WASHINGTON – A stalagmite rising from the floor of a cave in China is providing clues to the end of several dynasties in Chinese history.
Slowly built from the minerals in dripping water over 1,810 years, chemicals in the stone tell a tale of strong and weak cycles of the monsoon, the life-giving rains that water crops to feed millions of people.
Dry periods coincided with the demise of the Tang, Yuan and Ming dynasties, researchers report in Friday's edition of the journal Science.
In addition, the team led by Pingzhong Zhang of Lanzhou University in China noted a change in the cycles around 1960 which they said may indicate that greenhouse gases released by human activities have become the dominant influence on the monsoon.
The Wanxiang Cave is in Gansu Province, a region where 80 percent of the rainfall occurs between May and September.

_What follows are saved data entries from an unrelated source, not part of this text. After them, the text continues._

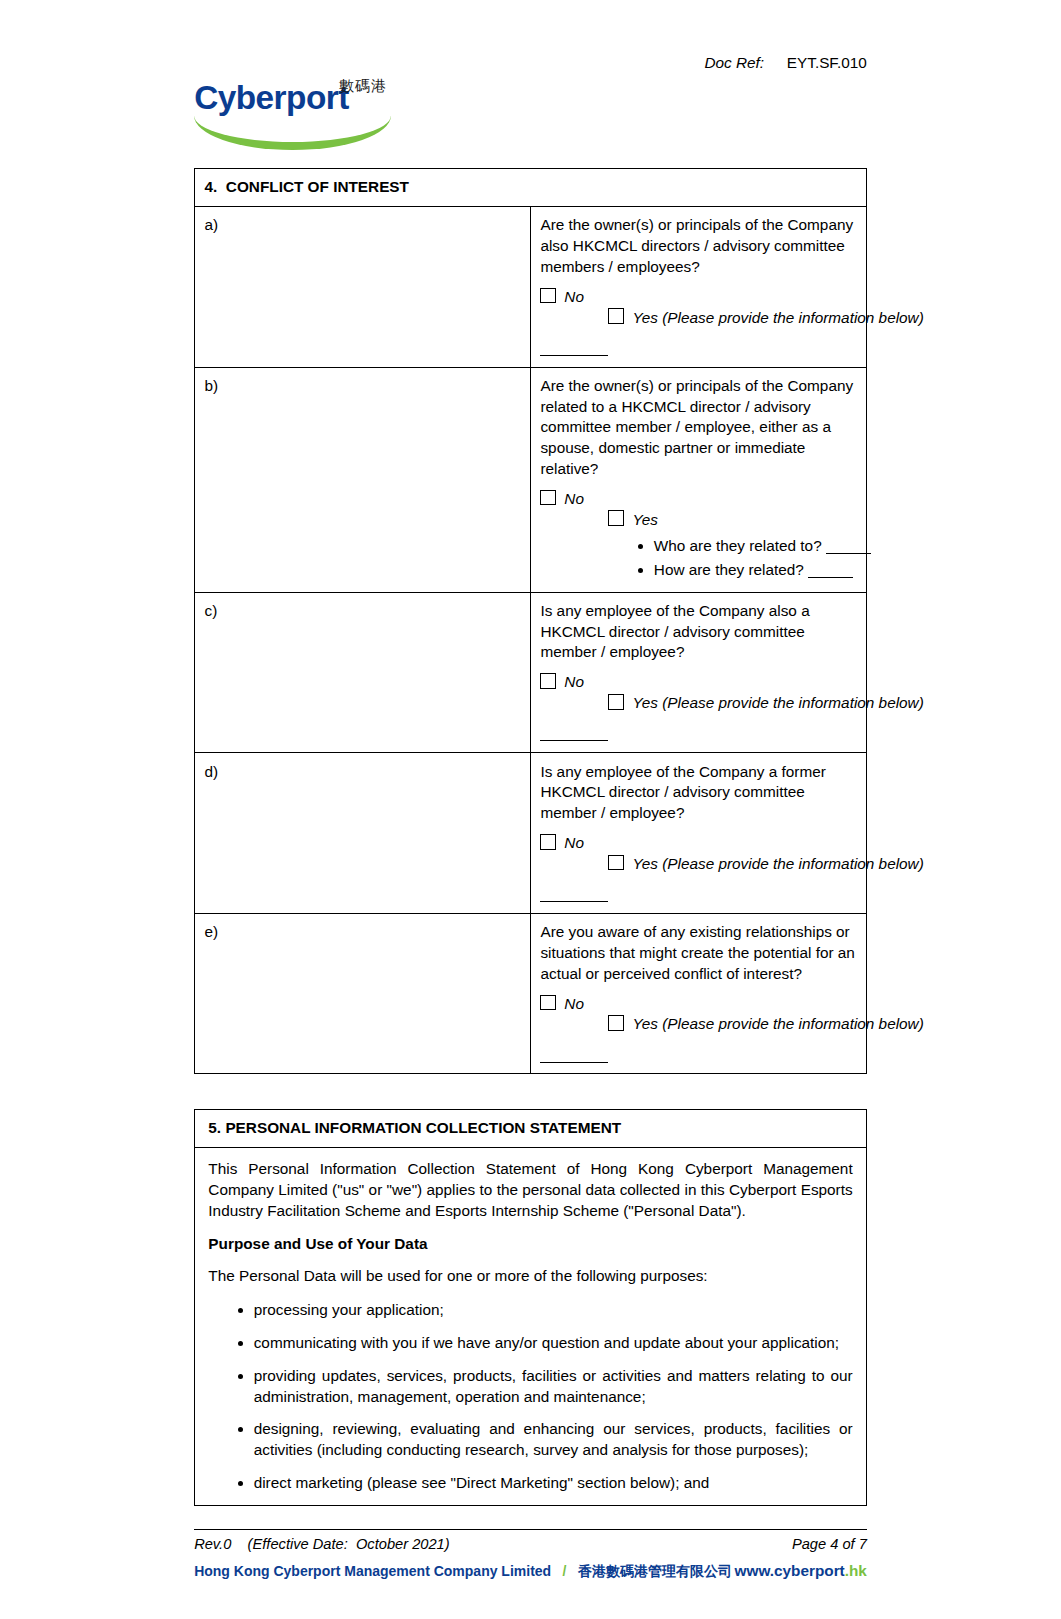Doc Ref: EYT.SF.010
數碼港
Cyber port
| 4. CONFLICT OF INTEREST |
| --- |
| a) | Are the owner(s) or principals of the Company also HKCMCL directors / advisory committee members / employees? No Yes (Please provide the information below) |
| b) | Are the owner(s) or principals of the Company related to a HKCMCL director / advisory committee member / employee, either as a spouse, domestic partner or immediate relative? No Yes Who are they related to? How are they related? |
| c) | Is any employee of the Company also a HKCMCL director / advisory committee member / employee? No Yes (Please provide the information below) |
| d) | Is any employee of the Company a former HKCMCL director / advisory committee member / employee? No Yes (Please provide the information below) |
| e) | Are you aware of any existing relationships or situations that might create the potential for an actual or perceived conflict of interest? No Yes (Please provide the information below) |
| 5. PERSONAL INFORMATION COLLECTION STATEMENT |
| This Personal Information Collection Statement of Hong Kong Cyberport Management Company Limited ("us" or "we") applies to the personal data collected in this Cyberport Esports Industry Facilitation Scheme and Esports Internship Scheme ("Personal Data"). Purpose and Use of Your Data The Personal Data will be used for one or more of the following purposes: processing your application; communicating with you if we have any/or question and update about your application; providing updates, services, products, facilities or activities and matters relating to our administration, management, operation and maintenance; designing, reviewing, evaluating and enhancing our services, products, facilities or activities (including conducting research, survey and analysis for those purposes); direct marketing (please see "Direct Marketing" section below); and |
Rev.0 (Effective Date: October 2021)
Page 4 of 7
Hong Kong Cyberport Management Company Limited / 香港數碼港管理有限公司
www.cyberport.hk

Chemical concentrations in the stalagmite indicate a series of fluctuations lasting from one to several centuries and roughly similar to records of the Little Ice Age, Medieval warm period and Dark Age cold period recorded in Europe.
There were decade-long fluctuations between A.D. 190 and 530, the end of the Han Dynasty and most of the Era of Disunity, the researchers said.
From 530 to 850 the monsoon declined, covering the end of the Era of Disunity, the Sui Dynasty and most of the Tang Dynasty.
The monsoon remained weak, with another sharp drop between 910 and 930, then it rose sharply over 60 and remained strong until 1020.
The researchers found that after 1020 the monsoon varied but was generally strong until a sharp drop between 1340 and 1360: the mid 14th-century monsoon weakening. It stayed weak, with substantial fluctuation, until a sharp increase between 1850 and 1880.
According to the researchers, the 9th-century dry period contributed to the decline of the Tang Dynasty and the Mayans in Mesoamerica. It also may have contributed to the lack of unity during the Five Dynasties and Ten Kingdoms period, they said.
The following strengthening of the monsoon may have contributed to the rapid increase in rice cultivation, the dramatic increase in population, and the general stability at the beginning of the Northern Song Dynasty, they suggested, adding that the end of the Yuan and the end of the Ming are both characterized by unusually weak summer monsoons.
The research was supported by the National Science Foundations of the United States and China, the Gary Comer Science and Education Foundation, the Ministry of Science and Technology of China and the Chinese Academy of Sciences.